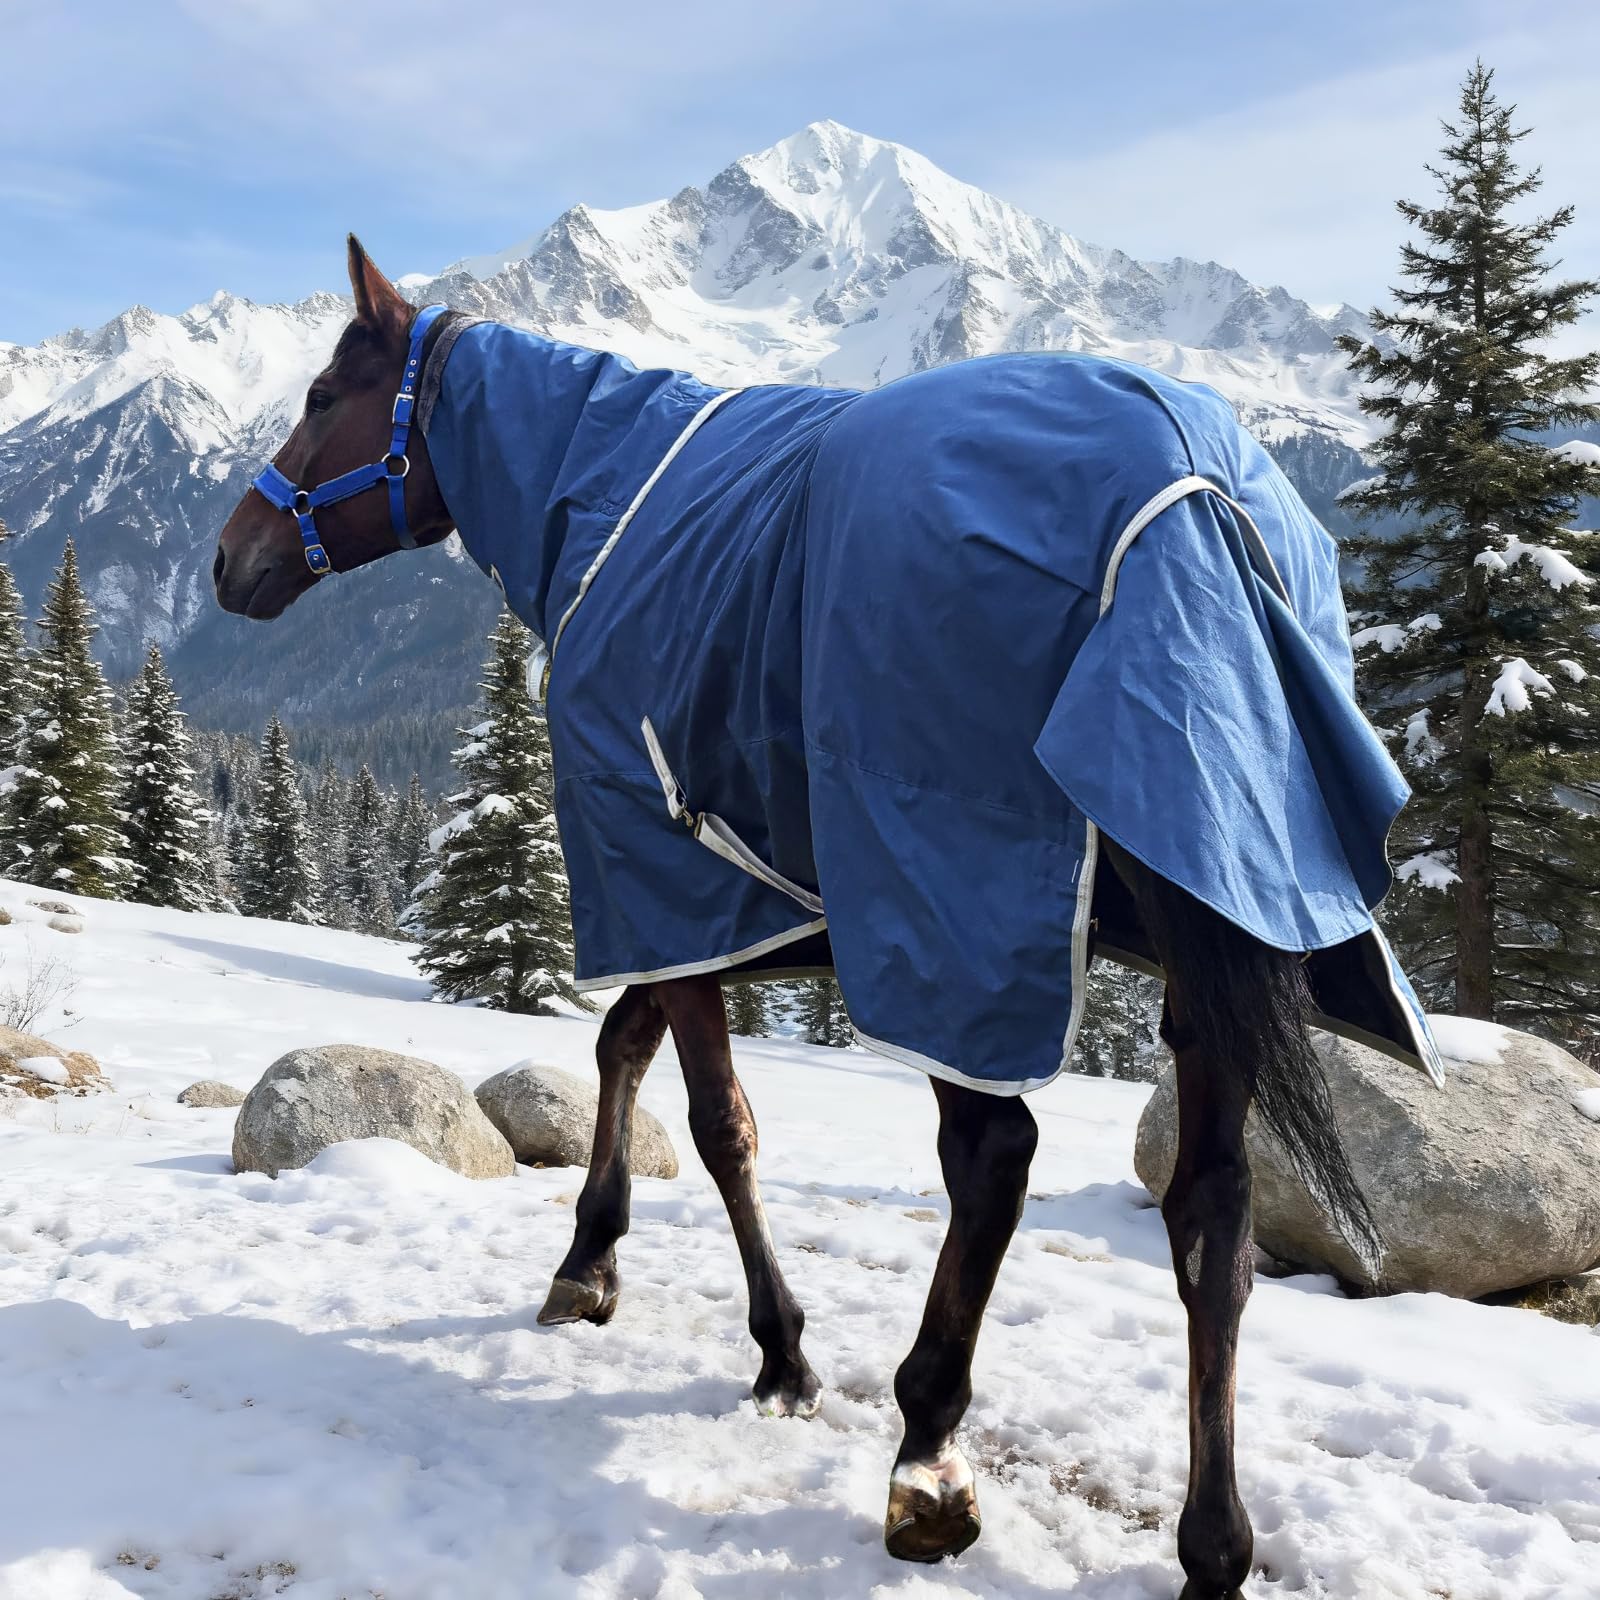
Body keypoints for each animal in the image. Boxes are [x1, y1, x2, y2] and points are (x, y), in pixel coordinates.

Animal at [215, 237, 1444, 1599]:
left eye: (324, 394)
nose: (228, 558)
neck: (597, 496)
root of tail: (1194, 493)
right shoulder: (724, 908)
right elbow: (623, 1045)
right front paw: (590, 1260)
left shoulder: (668, 871)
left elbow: (719, 1125)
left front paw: (780, 1349)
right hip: (1209, 917)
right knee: (1210, 1215)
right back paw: (1211, 1543)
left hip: (958, 922)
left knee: (995, 1157)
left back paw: (929, 1452)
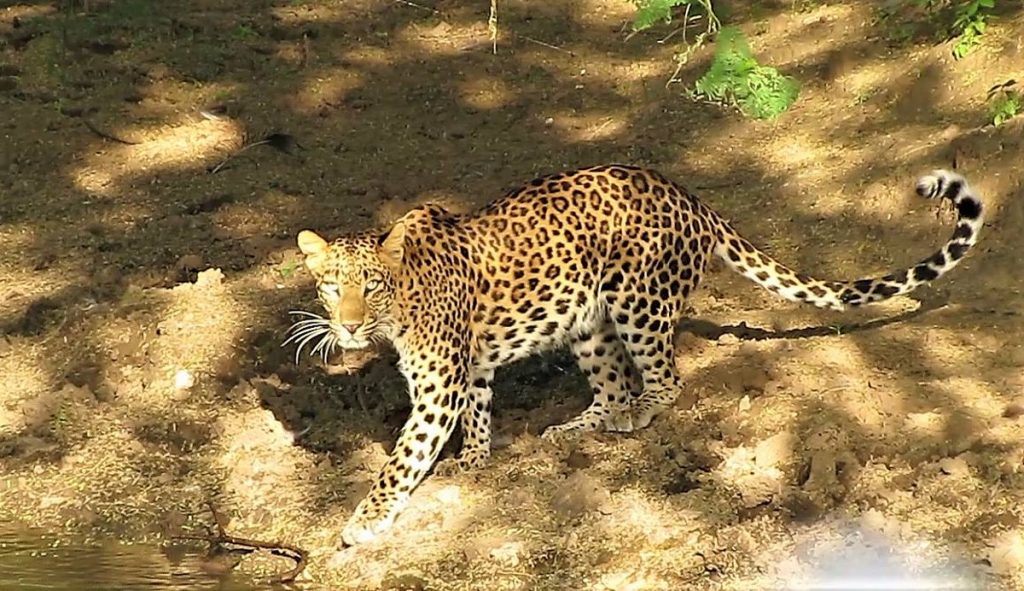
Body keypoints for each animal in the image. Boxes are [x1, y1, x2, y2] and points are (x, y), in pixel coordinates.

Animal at [290, 164, 983, 546]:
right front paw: (477, 460)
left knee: (664, 379)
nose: (348, 327)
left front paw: (365, 520)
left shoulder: (437, 387)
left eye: (371, 285)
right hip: (588, 321)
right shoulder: (472, 368)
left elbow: (402, 459)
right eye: (329, 286)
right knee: (614, 385)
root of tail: (686, 195)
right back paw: (576, 428)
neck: (405, 302)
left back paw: (638, 415)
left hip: (637, 300)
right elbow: (480, 410)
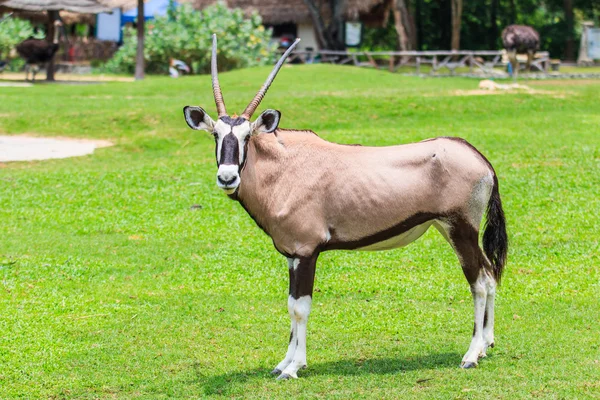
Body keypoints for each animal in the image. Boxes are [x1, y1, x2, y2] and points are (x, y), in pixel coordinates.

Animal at [183, 36, 506, 380]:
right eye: (216, 135)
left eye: (246, 136)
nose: (227, 177)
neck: (285, 168)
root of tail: (480, 159)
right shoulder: (292, 256)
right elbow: (290, 305)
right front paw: (284, 362)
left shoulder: (306, 252)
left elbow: (300, 307)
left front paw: (293, 367)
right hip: (451, 230)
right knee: (488, 274)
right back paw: (486, 345)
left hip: (460, 229)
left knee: (479, 283)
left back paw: (471, 354)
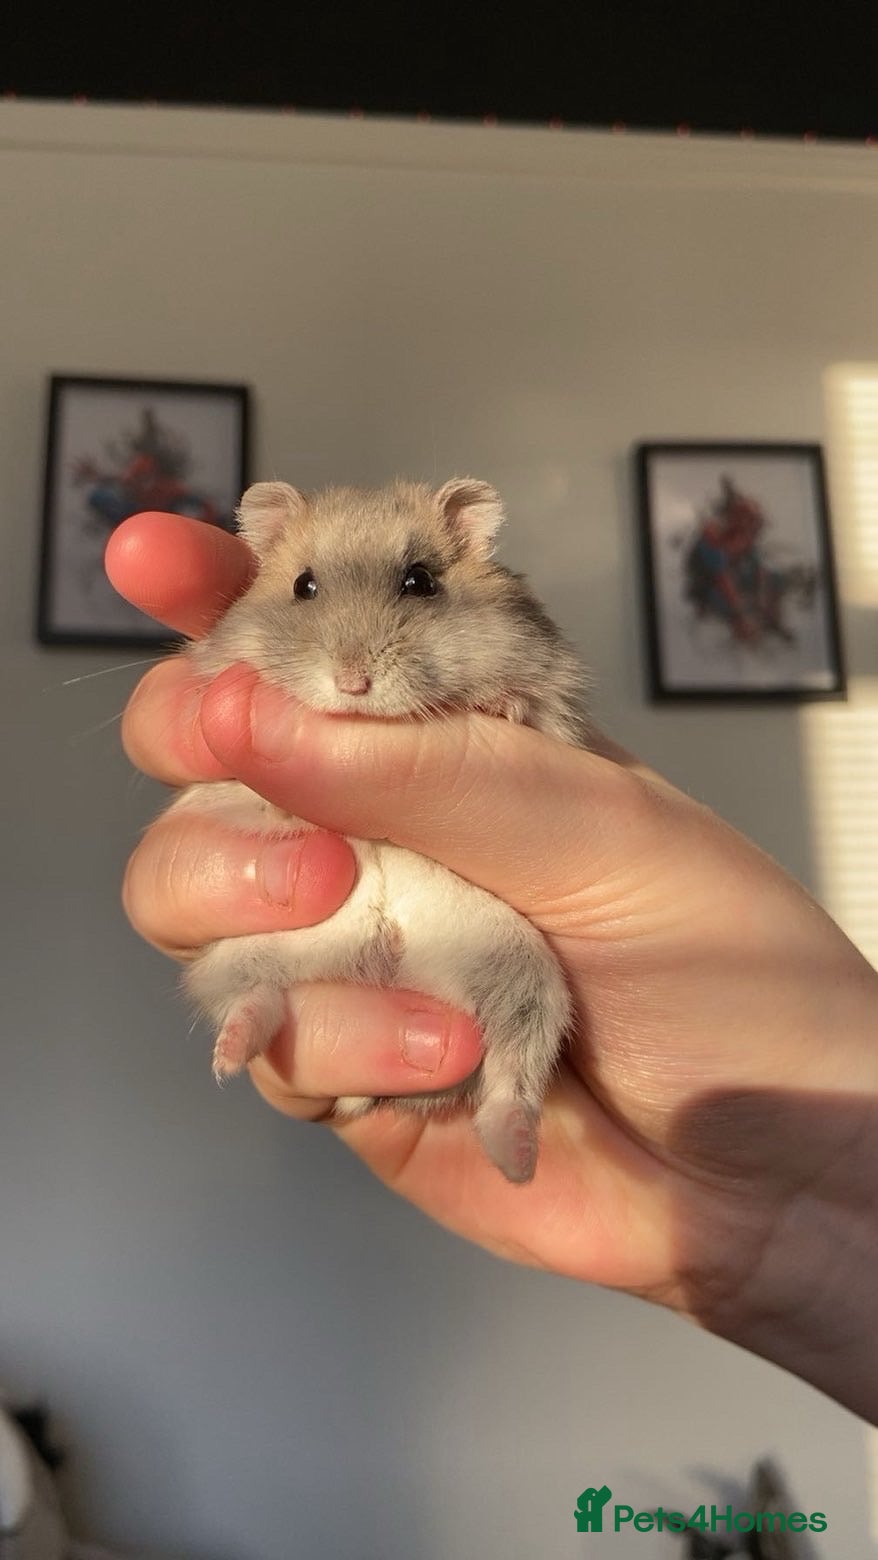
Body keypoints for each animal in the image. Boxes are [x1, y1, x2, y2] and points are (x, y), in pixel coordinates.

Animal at [166, 477, 592, 1183]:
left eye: (420, 582)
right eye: (303, 586)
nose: (352, 682)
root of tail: (383, 967)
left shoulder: (557, 712)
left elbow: (527, 710)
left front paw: (495, 706)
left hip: (527, 975)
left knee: (512, 1074)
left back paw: (517, 1160)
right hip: (237, 959)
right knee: (259, 1001)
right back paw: (230, 1054)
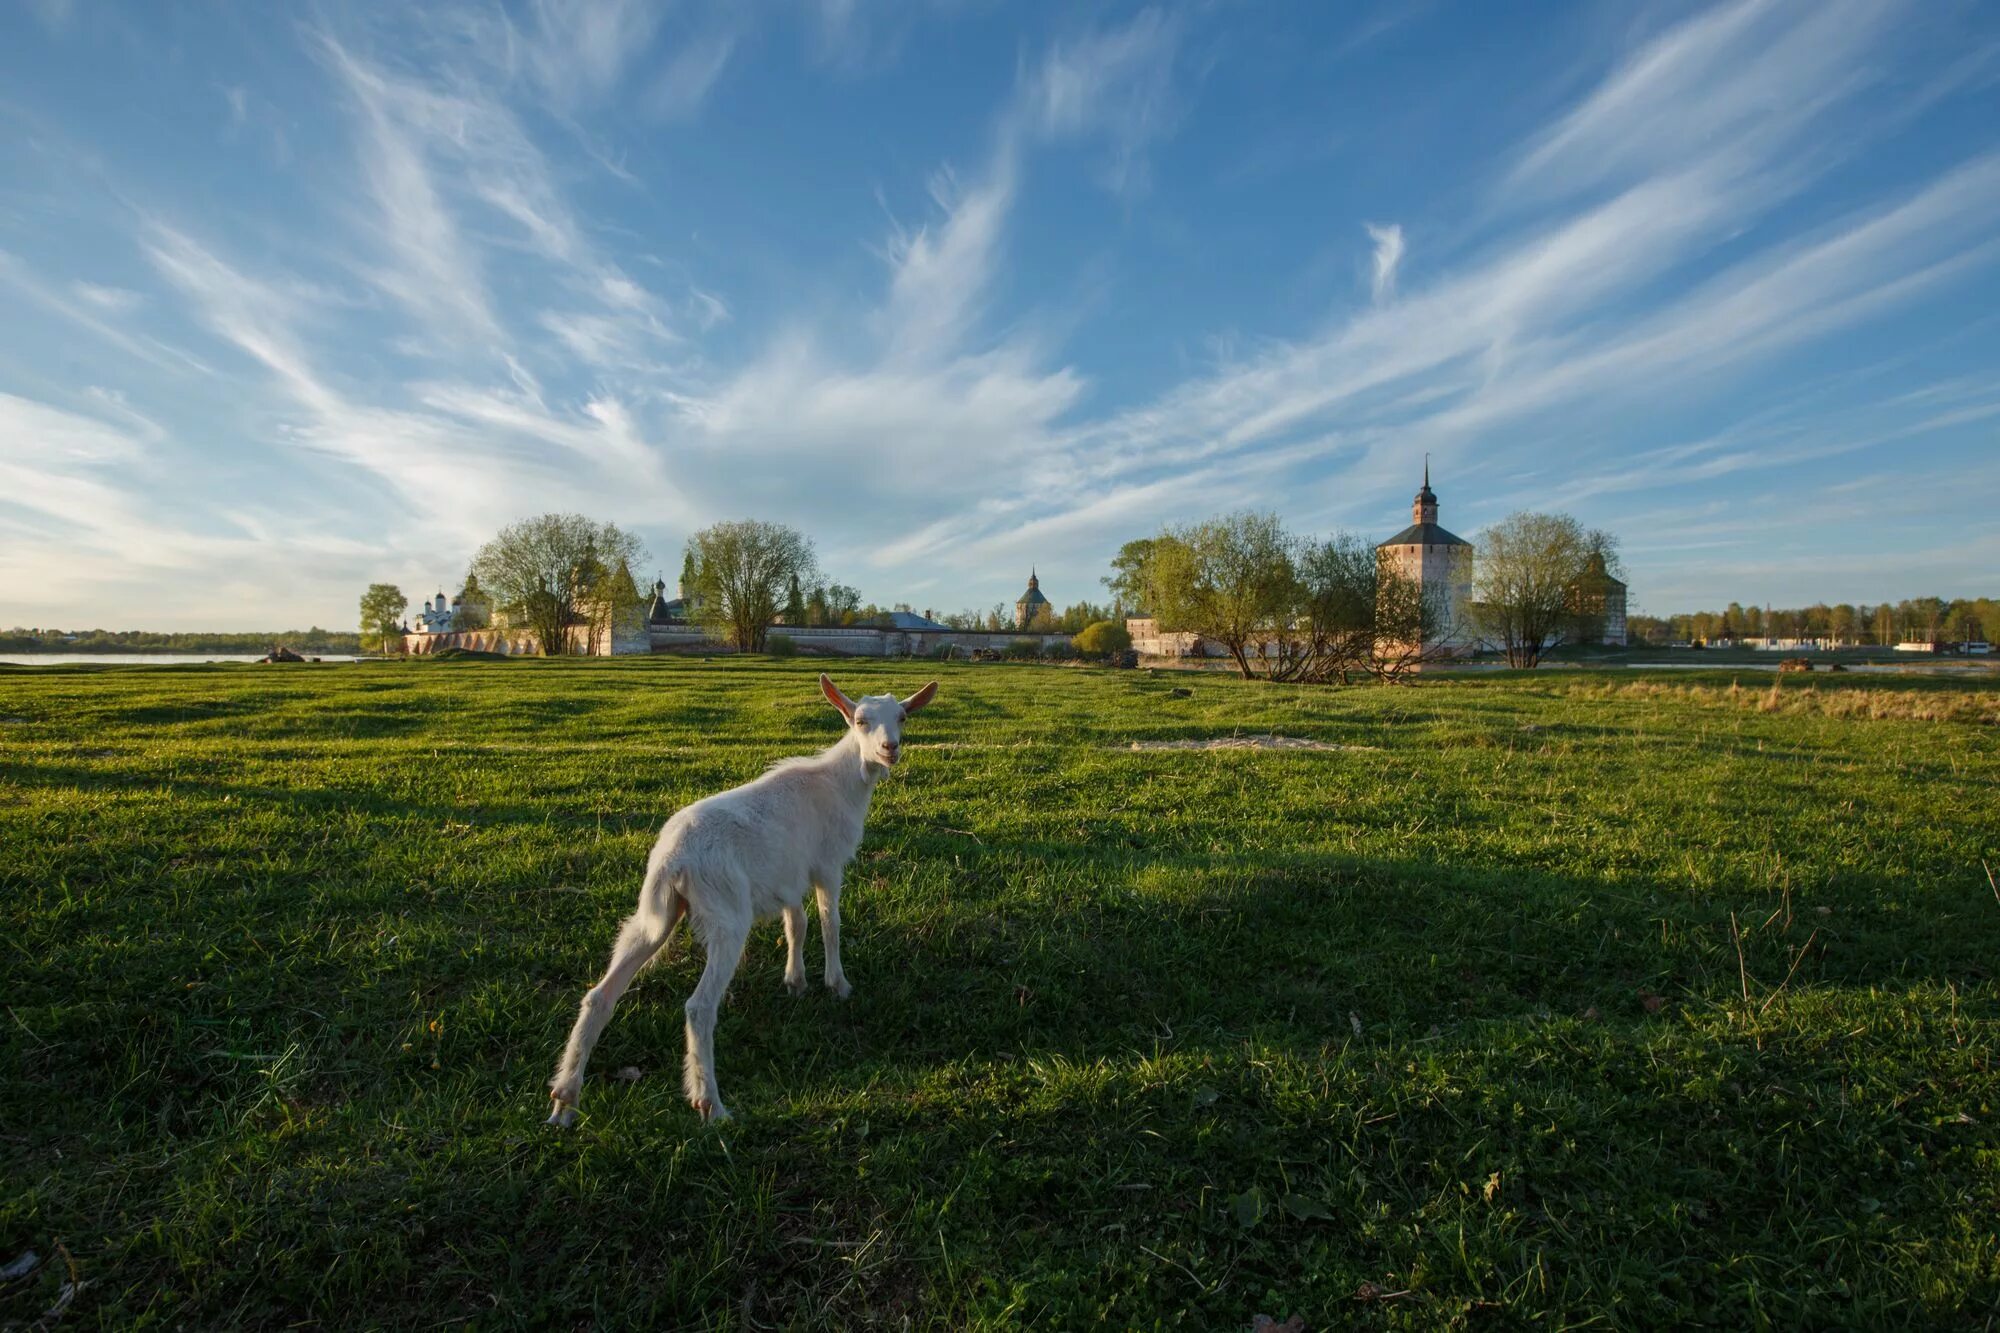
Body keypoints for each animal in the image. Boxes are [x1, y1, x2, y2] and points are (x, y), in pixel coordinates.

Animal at [548, 676, 936, 1120]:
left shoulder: (787, 874)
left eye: (902, 717)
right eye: (860, 720)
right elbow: (829, 923)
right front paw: (837, 984)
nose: (890, 748)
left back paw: (565, 1099)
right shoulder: (827, 864)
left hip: (655, 913)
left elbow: (796, 924)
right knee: (699, 1007)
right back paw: (711, 1105)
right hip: (726, 914)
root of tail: (673, 859)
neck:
--- --- ---
WORK TO COMPLETE |
Please print exactly the lines from the one containing "right front paw: (837, 984)" through the last line of the material.

SOLUTION FOR THIS TASK |
right front paw: (837, 984)
nose: (890, 748)
left back paw: (565, 1099)
right shoulder: (827, 864)
left hip: (655, 913)
left elbow: (796, 924)
right knee: (699, 1007)
right back paw: (711, 1105)
right hip: (726, 914)
root of tail: (673, 859)
neck:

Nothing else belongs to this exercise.